▸ **Records to use**:
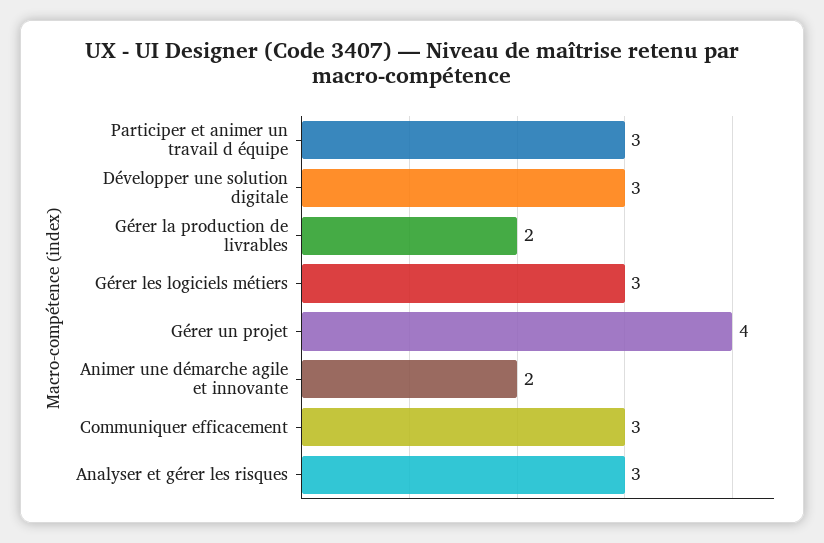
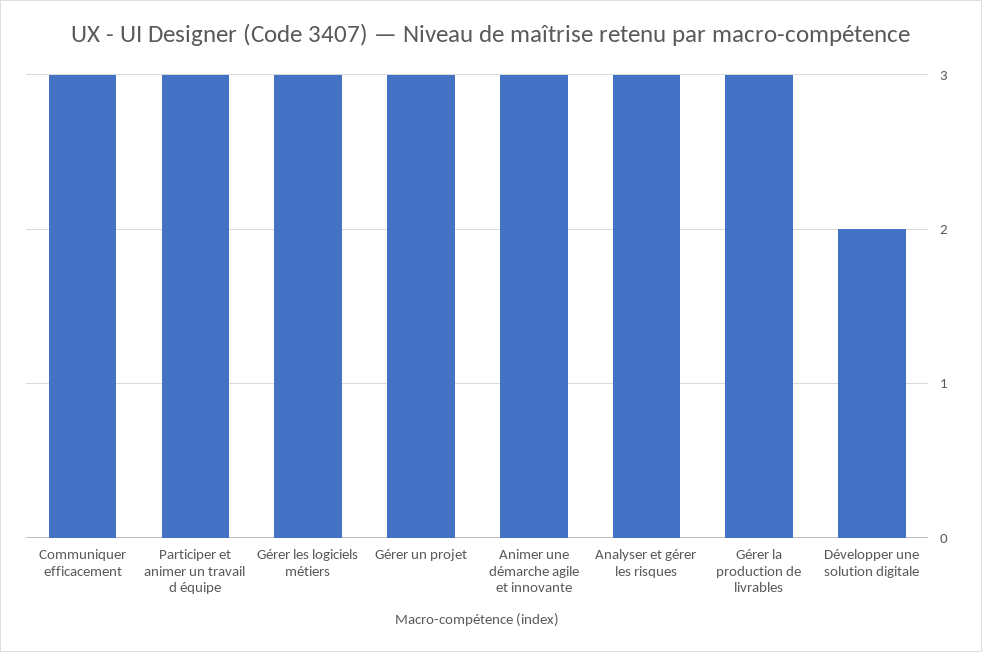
Développer une solution digitale: 3 -> 2
Gérer la production de livrables: 2 -> 3
Gérer un projet: 4 -> 3
Animer une démarche agile et innovante: 2 -> 3

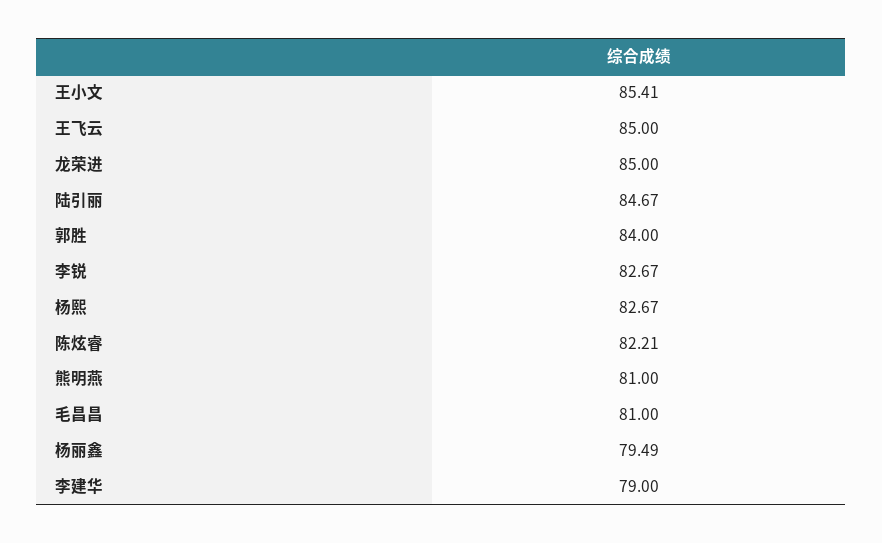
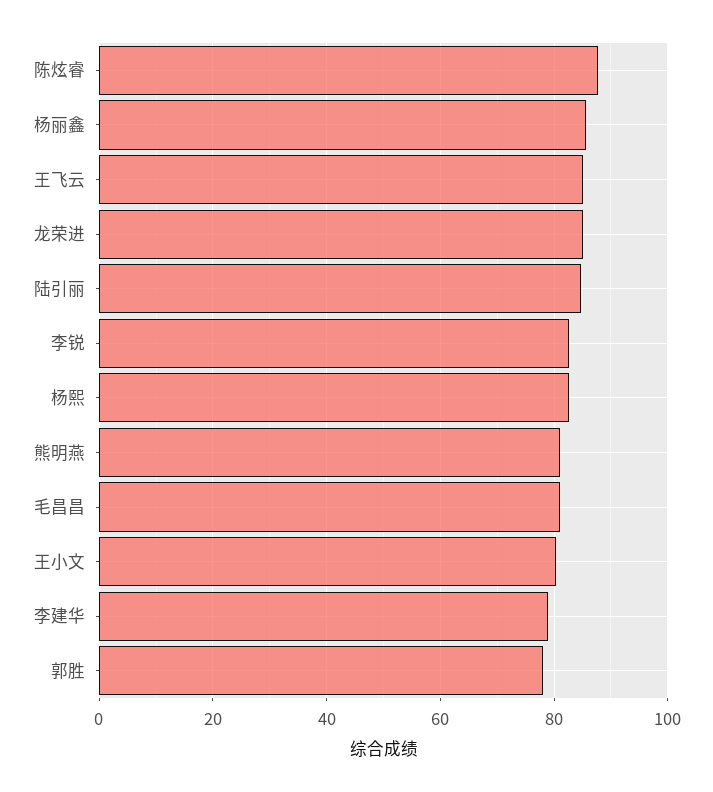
王小文: 85.41 -> 80
郭胜: 84 -> 78
陈炫睿: 82.21 -> 88
杨丽鑫: 79.49 -> 86

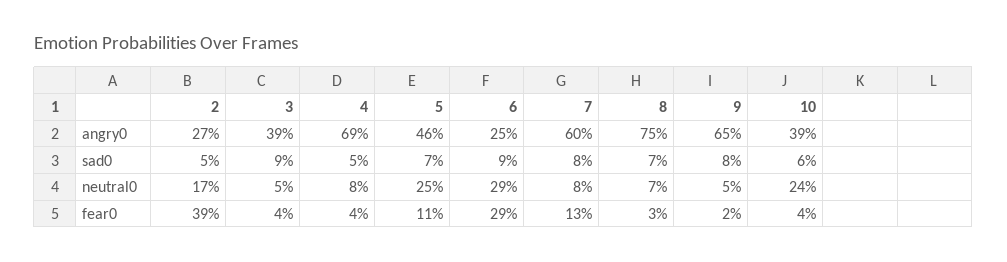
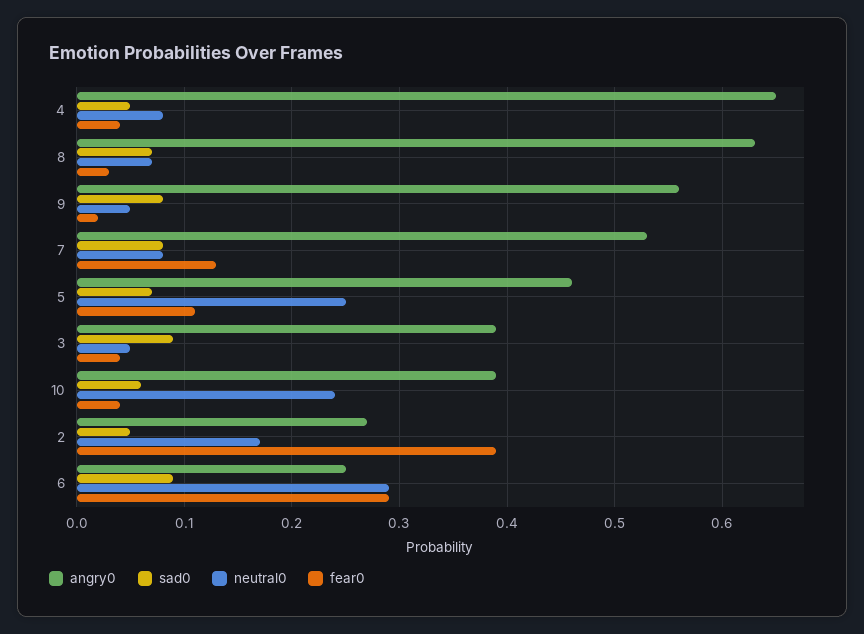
angry0, 4: 0.69 -> 0.65
angry0, 7: 0.6 -> 0.53
angry0, 8: 0.75 -> 0.63
angry0, 9: 0.65 -> 0.56

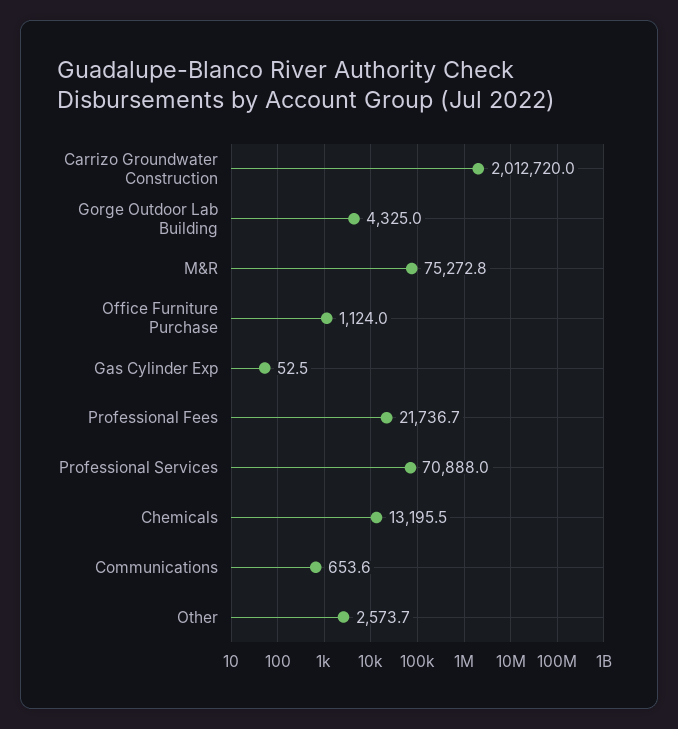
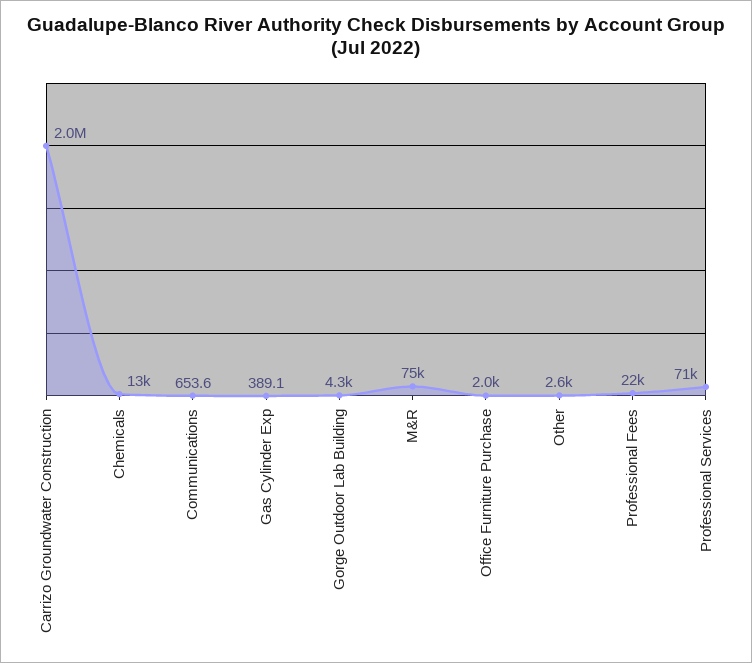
Office Furniture Purchase: 1124 -> 2000
Gas Cylinder Exp: 52.5 -> 389.1

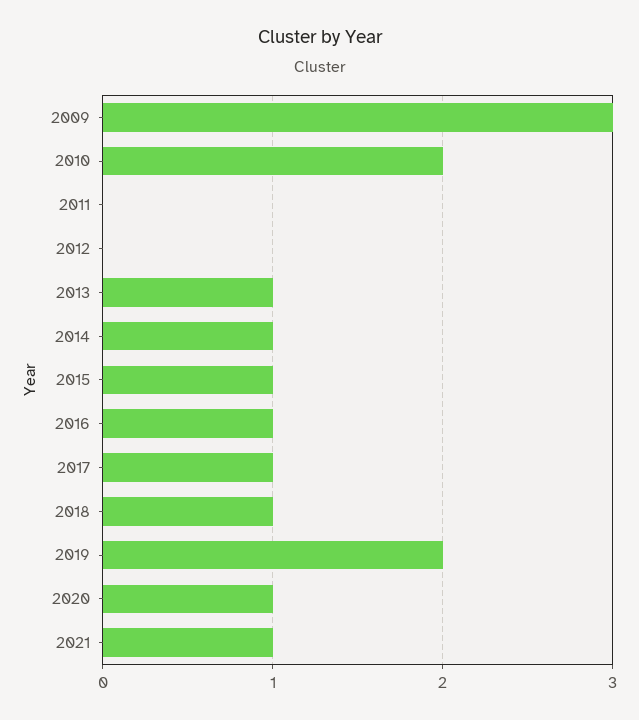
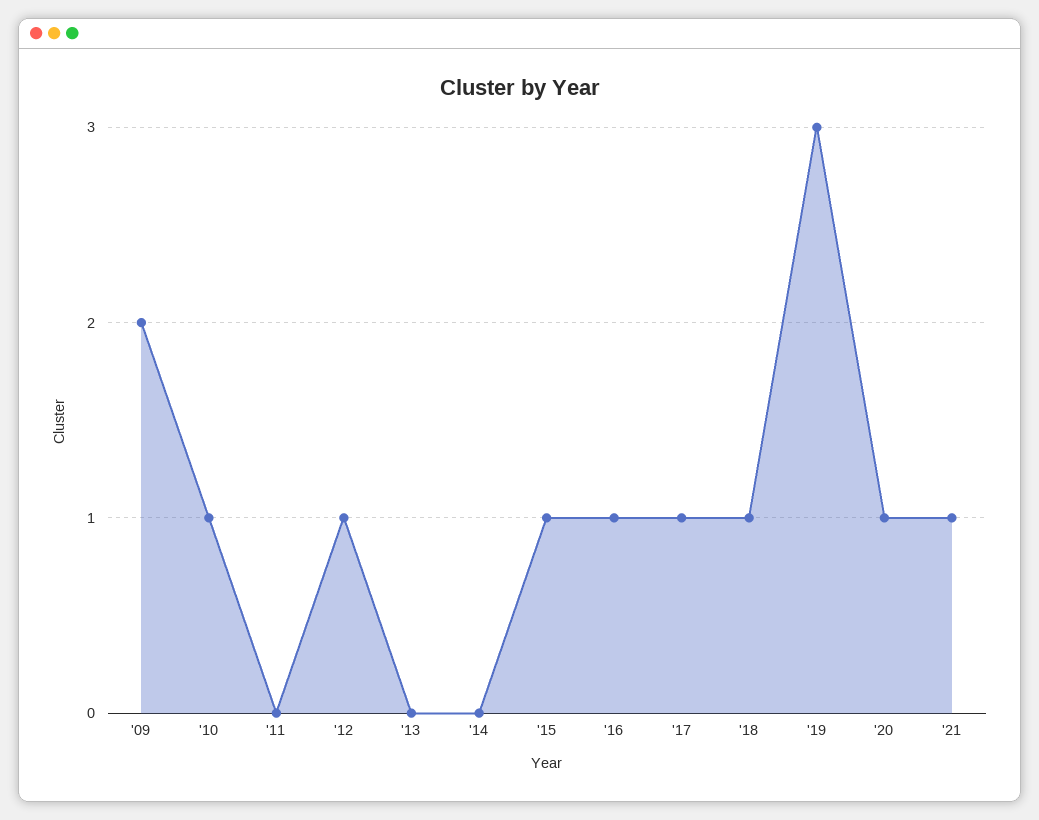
2009: 3 -> 2
2010: 2 -> 1
2012: 0 -> 1
2013: 1 -> 0
2014: 1 -> 0
2019: 2 -> 3

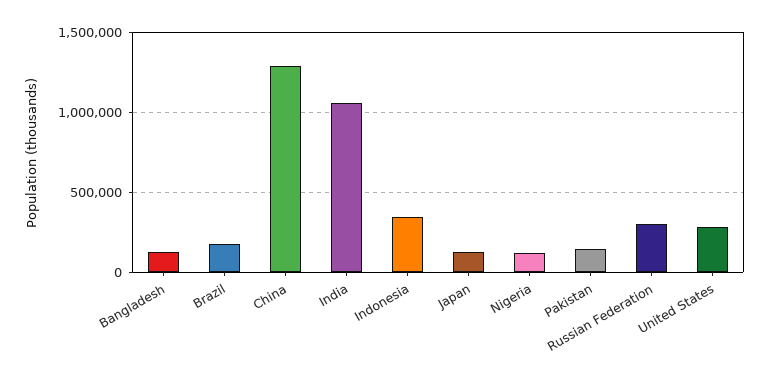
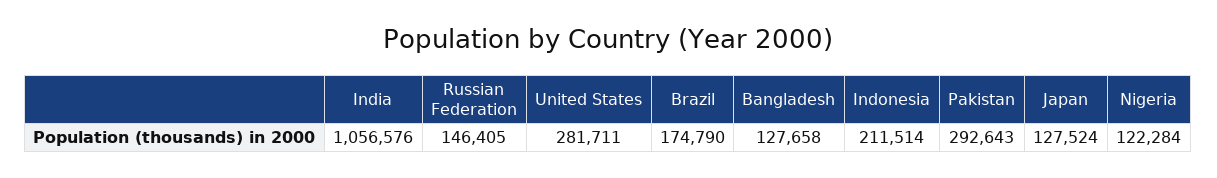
China: 1300000 -> none
Indonesia: 350000 -> 211514
Pakistan: 150000 -> 292643
Russian Federation: 300000 -> 146405

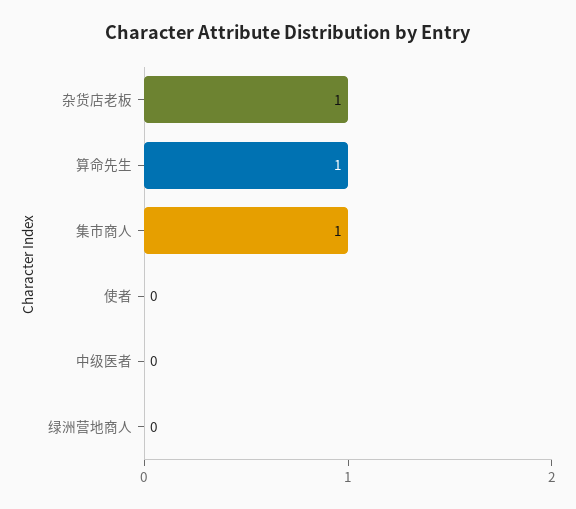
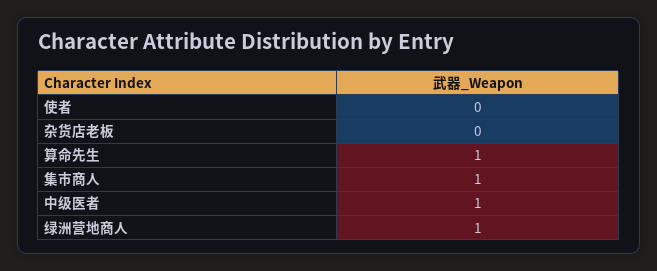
杂货店老板: 1 -> 0
中级医者: 0 -> 1
绿洲营地商人: 0 -> 1

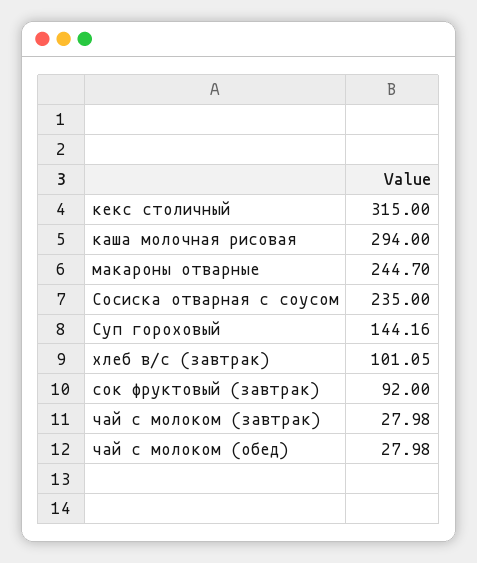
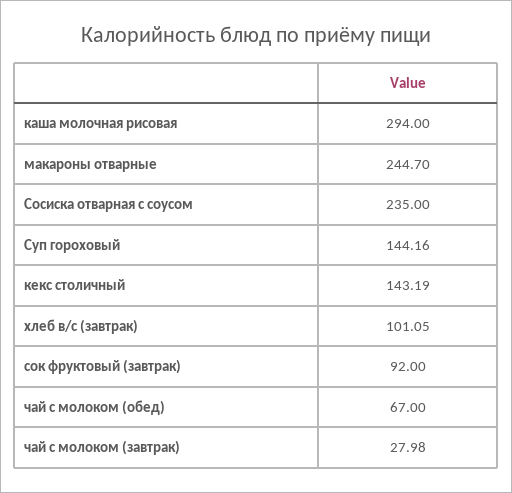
кекс столичный: 315 -> 143.19
чай с молоком (обед): 27.98 -> 67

▸ **What needs to be done**:
With all pictures removed, reproduce the lines from the top of the entries above through the line containing "angry0, 8: 0.75 -> 0.63", exactly as written.

▸ **Output**:
Développer une solution digitale: 3 -> 2
Gérer la production de livrables: 2 -> 3
Gérer un projet: 4 -> 3
Animer une démarche agile et innovante: 2 -> 3

王小文: 85.41 -> 80
郭胜: 84 -> 78
陈炫睿: 82.21 -> 88
杨丽鑫: 79.49 -> 86

angry0, 4: 0.69 -> 0.65
angry0, 7: 0.6 -> 0.53
angry0, 8: 0.75 -> 0.63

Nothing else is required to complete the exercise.